> **DESCRIPTION OF THE TASK**: Transcribe each record word for word. Skip the images.

> **Items from a data source**:
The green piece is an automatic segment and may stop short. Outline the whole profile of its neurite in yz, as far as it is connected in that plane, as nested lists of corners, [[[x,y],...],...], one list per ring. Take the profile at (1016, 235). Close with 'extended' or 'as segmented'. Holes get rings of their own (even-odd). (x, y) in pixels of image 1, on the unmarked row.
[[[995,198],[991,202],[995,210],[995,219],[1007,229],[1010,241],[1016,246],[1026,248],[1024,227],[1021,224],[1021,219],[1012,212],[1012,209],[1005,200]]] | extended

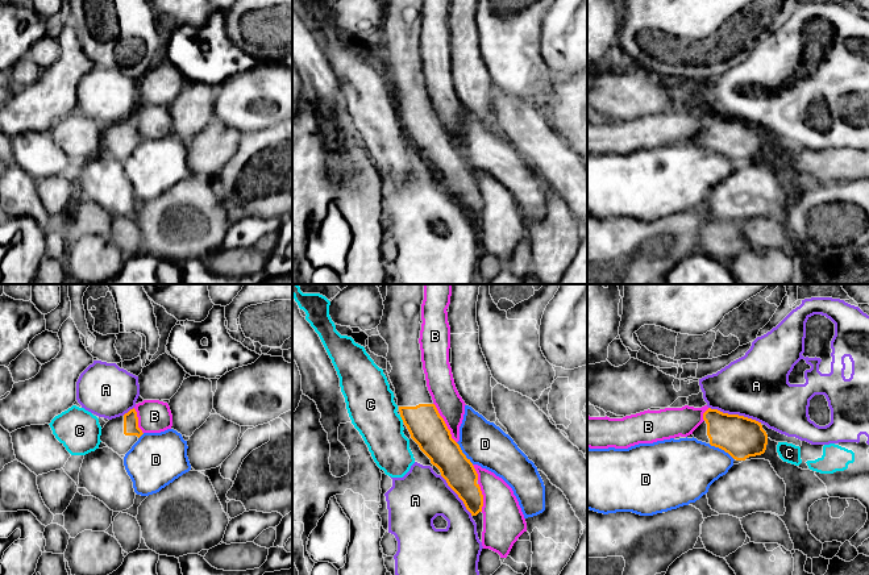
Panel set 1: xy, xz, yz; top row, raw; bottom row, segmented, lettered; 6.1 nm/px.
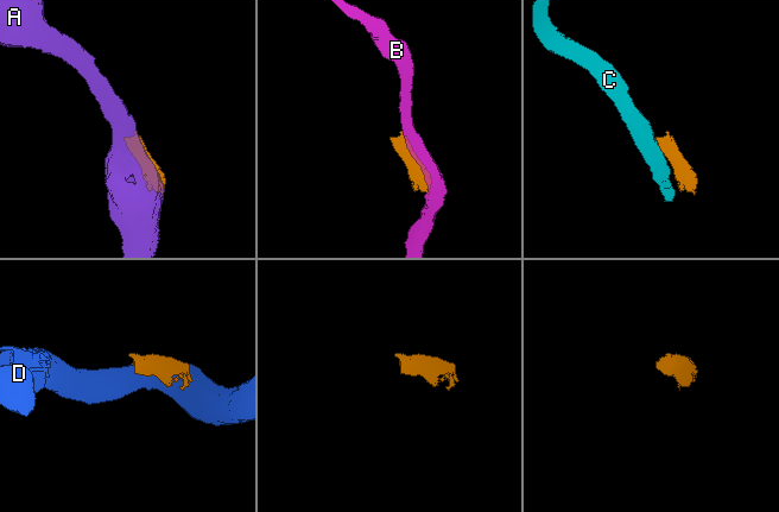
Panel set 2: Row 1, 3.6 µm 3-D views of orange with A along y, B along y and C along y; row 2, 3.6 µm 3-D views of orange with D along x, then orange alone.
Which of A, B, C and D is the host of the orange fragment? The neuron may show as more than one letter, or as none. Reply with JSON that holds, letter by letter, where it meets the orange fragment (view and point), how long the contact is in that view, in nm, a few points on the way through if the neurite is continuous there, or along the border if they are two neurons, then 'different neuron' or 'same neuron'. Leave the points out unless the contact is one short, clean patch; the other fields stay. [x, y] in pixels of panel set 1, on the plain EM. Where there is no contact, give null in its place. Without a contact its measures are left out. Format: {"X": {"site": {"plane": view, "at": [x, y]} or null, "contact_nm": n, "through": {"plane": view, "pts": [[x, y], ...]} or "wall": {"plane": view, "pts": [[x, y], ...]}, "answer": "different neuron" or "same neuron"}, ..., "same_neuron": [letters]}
{"A": {"site": {"plane": "yz", "at": [735, 120]}, "contact_nm": 340, "answer": "different neuron"}, "B": {"site": {"plane": "xz", "at": [444, 128]}, "contact_nm": 280, "answer": "different neuron"}, "C": {"site": {"plane": "xz", "at": [402, 124]}, "contact_nm": 50, "wall": {"plane": "xz", "pts": [[399, 120], [403, 126]]}, "answer": "different neuron"}, "D": {"site": {"plane": "yz", "at": [722, 154]}, "contact_nm": 190, "answer": "different neuron"}, "same_neuron": []}

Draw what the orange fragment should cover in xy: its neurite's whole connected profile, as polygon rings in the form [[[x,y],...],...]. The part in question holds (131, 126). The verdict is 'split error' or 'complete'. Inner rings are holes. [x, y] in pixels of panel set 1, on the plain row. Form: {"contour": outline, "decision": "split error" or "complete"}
{"contour": [[[136,114],[109,125],[101,134],[100,146],[118,161],[125,161],[142,141]]], "decision": "split error"}

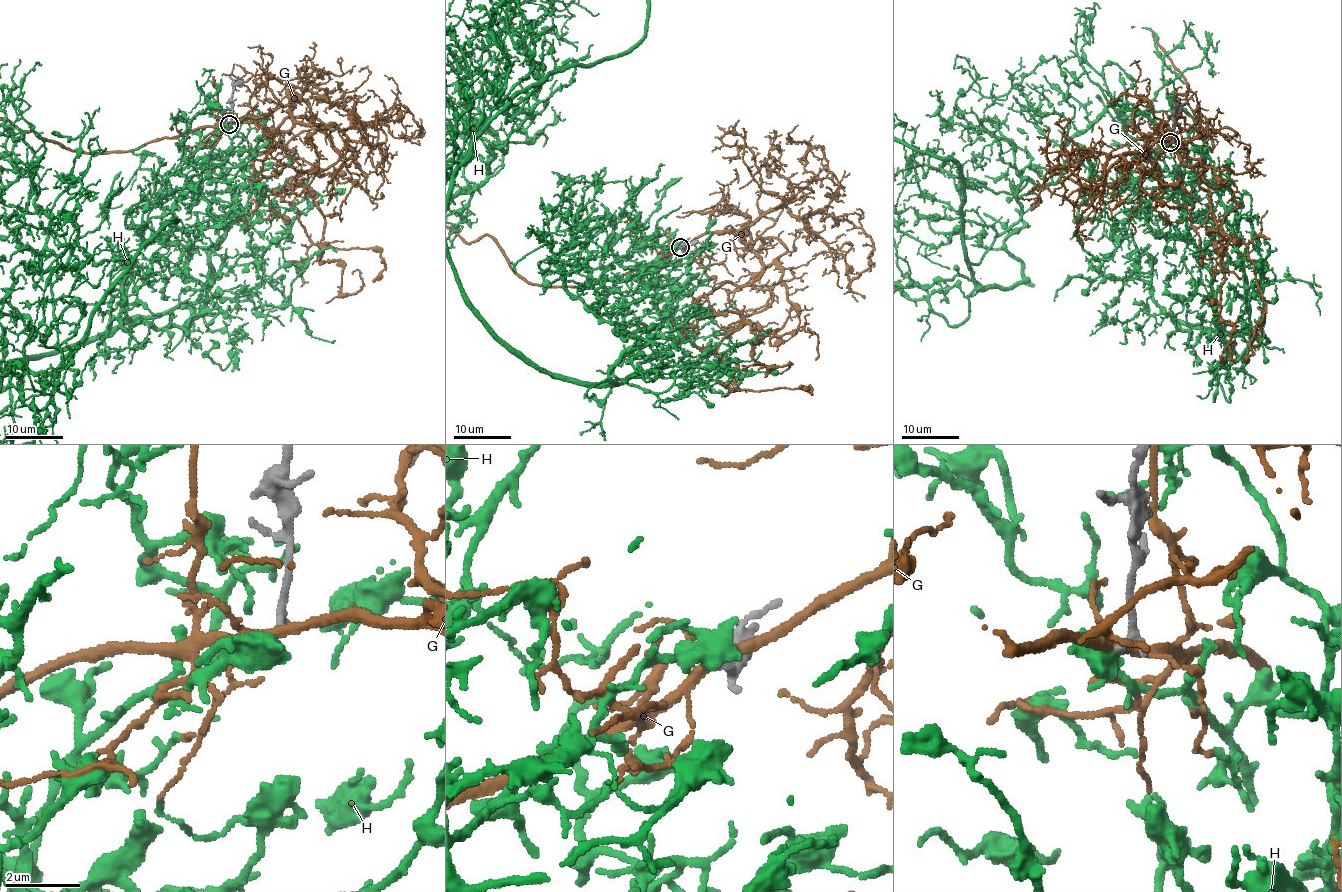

> **SOLUTION TO THE PROBLEM**:
The green piece is an automatic segment and may stop short. Outline the whole profile of its neurite in yz, as far as it is connected in that plane, as nested lists of corners, [[[x,y],...],...], one list per ring. Take the profile at (1016, 235). Close with 'extended' or 'as segmented'. Holes get rings of their own (even-odd). (x, y) in pixels of image 1, on the unmarked row.
[[[995,198],[991,202],[995,210],[995,219],[1007,229],[1010,241],[1016,246],[1026,248],[1024,227],[1021,224],[1021,219],[1012,212],[1012,209],[1005,200]]] | extended

Panel set 1: xy, xz, yz; top row, raw; bottom row, segmented, lettered; 6.1 nm/px.
Panel set 2: Row 1, 3.6 µm 3-D views of orange with A along y, B along y and C along y; row 2, 3.6 µm 3-D views of orange with D along x, then orange alone.
Which of A, B, C and D is the host of the orange fragment? The neuron may show as more than one letter, or as none. Reply with JSON that holds, letter by letter, where it meets the orange fragment (view and point), how long the contact is in that view, in nm, a few points on the way through if the neurite is continuous there, or along the border if they are two neurons, then 'different neuron' or 'same neuron'. Leave the points out unless the contact is one short, clean patch; the other fields stay. [x, y] in pixels of panel set 1, on the plain EM. Where there is no contact, give null in its place. Without a contact its measures are left out. Format: {"X": {"site": {"plane": view, "at": [x, y]} or null, "contact_nm": n, "through": {"plane": view, "pts": [[x, y], ...]} or "wall": {"plane": view, "pts": [[x, y], ...]}, "answer": "different neuron" or "same neuron"}, ..., "same_neuron": [letters]}
{"A": {"site": {"plane": "yz", "at": [735, 120]}, "contact_nm": 340, "answer": "different neuron"}, "B": {"site": {"plane": "xz", "at": [444, 128]}, "contact_nm": 280, "answer": "different neuron"}, "C": {"site": {"plane": "xz", "at": [402, 124]}, "contact_nm": 50, "wall": {"plane": "xz", "pts": [[399, 120], [403, 126]]}, "answer": "different neuron"}, "D": {"site": {"plane": "yz", "at": [722, 154]}, "contact_nm": 190, "answer": "different neuron"}, "same_neuron": []}

Draw what the orange fragment should cover in xy: its neurite's whole connected profile, as polygon rings in the form [[[x,y],...],...]. The part in question holds (131, 126). The verdict is 'split error' or 'complete'. Inner rings are holes. [x, y] in pixels of panel set 1, on the plain row. Form: {"contour": outline, "decision": "split error" or "complete"}
{"contour": [[[136,114],[109,125],[101,134],[100,146],[118,161],[125,161],[142,141]]], "decision": "split error"}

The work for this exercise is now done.